Microsoft Supercomputer Discovers New Integer Between 5 and 6

Scientists at Microsoft's new MS-NeatStuff (tm) lab announced today that they have discovered a previously unknown integer, sitting about 2/3 of the way between the integers 5 and 6. The integer, named MS-glef(tm) by its discoverer, is claimed to revolutionize all branches of mathematics.

MS-glef was discovered by harnessing the power of the Internet. The number line between 0 and 9 was broken into over 17 quadrillion neutrino-sized pieces, and distributed to Microsoft web sites worldwide. Between November 5th and 11th, anyone accessing the internet using Microsoft browsers would unknowingly download some of these pieces, and their own computer would help in this search. The only noticeable effect was that the Internet seemed "really slow".

"This wasn't the first time we harnessed the Internet in this way", reported Dr. Simon Thorpe, head of the project. "We've had to do this for things like computing Mr. Gates' tax return and keeping track of our competitors. In fact, just about any time the Internet seems really slow, it's probably because we're doing some kind of weird massively parallel stuff. It's called our .NET initiative, and we hope people will think it's cool, but it's not like they can do anything about it anyway."

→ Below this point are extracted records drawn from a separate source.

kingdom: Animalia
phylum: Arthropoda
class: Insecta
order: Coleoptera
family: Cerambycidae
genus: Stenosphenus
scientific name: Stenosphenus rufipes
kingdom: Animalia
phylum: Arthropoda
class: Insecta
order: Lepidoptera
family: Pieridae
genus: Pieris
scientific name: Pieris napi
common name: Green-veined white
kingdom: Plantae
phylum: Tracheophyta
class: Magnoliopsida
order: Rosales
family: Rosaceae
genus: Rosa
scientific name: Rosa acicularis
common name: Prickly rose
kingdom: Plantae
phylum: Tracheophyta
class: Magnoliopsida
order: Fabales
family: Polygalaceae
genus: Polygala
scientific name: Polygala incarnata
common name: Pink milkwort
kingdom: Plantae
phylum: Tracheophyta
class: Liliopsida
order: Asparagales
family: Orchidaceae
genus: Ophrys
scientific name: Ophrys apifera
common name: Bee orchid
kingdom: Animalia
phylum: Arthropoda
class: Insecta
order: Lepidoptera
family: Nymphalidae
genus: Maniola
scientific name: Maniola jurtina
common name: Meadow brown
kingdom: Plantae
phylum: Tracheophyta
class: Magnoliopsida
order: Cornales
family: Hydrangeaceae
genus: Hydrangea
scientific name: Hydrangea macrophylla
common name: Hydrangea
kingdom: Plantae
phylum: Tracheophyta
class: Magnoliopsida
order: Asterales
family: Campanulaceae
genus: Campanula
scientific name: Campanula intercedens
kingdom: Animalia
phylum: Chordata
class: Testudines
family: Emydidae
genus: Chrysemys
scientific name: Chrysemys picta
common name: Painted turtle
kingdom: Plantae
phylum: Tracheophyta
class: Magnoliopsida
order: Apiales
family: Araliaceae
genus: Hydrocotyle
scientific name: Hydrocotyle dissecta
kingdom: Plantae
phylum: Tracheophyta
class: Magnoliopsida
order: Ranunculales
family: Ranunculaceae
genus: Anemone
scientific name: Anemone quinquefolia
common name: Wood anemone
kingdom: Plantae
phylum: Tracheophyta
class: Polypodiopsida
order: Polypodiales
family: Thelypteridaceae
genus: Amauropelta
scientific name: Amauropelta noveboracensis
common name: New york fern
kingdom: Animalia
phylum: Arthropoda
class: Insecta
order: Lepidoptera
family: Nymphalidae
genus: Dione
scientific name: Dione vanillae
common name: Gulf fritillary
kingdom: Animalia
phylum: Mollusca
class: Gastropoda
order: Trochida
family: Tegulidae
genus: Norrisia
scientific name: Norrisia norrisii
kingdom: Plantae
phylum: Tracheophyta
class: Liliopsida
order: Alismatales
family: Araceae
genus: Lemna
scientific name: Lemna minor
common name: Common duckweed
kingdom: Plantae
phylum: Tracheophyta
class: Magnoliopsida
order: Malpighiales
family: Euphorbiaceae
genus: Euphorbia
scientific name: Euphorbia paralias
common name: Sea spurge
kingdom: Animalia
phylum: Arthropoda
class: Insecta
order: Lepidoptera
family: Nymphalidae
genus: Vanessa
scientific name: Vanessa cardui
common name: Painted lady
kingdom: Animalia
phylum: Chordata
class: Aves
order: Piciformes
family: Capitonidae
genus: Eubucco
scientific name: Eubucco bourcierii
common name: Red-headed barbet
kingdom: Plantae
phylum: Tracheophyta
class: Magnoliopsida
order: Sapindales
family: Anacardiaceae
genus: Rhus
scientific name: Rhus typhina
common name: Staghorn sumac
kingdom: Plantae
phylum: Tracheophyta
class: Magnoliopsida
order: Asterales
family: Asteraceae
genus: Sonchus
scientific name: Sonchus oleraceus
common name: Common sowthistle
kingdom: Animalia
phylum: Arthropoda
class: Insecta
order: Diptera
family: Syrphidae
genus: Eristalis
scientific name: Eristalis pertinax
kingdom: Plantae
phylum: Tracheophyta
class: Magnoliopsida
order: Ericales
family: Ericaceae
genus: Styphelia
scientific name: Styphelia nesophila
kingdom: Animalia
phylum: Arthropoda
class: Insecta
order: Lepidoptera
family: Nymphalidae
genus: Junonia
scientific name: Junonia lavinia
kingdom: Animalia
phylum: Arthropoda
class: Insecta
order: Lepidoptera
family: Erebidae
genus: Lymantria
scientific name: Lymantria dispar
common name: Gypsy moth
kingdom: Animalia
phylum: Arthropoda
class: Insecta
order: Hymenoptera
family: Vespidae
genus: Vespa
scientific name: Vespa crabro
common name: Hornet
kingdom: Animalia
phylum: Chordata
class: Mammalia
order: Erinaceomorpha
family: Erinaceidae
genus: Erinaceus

Mathematicians around the world are having a hard time accepting this new integer. "It's really kind of embarassing for them, to think that there was another number right under their noses all along", countered Dr. Thelma Janssen, of Microsoft University. "It will seem weird to teach kids to count ...4...5...MS-glef (tm)...6..., but with our new MS-Math (tm) books and MS-Calculators (tm), I'm sure we'll get through it."

The symbol for MS-glef (tm) looks something like a 'B' and 'G' combined with a '$', but cannot be printed yet until Microsoft licenses the new symbol to font packages throughout the world, scheduled for 4th quarter 2001.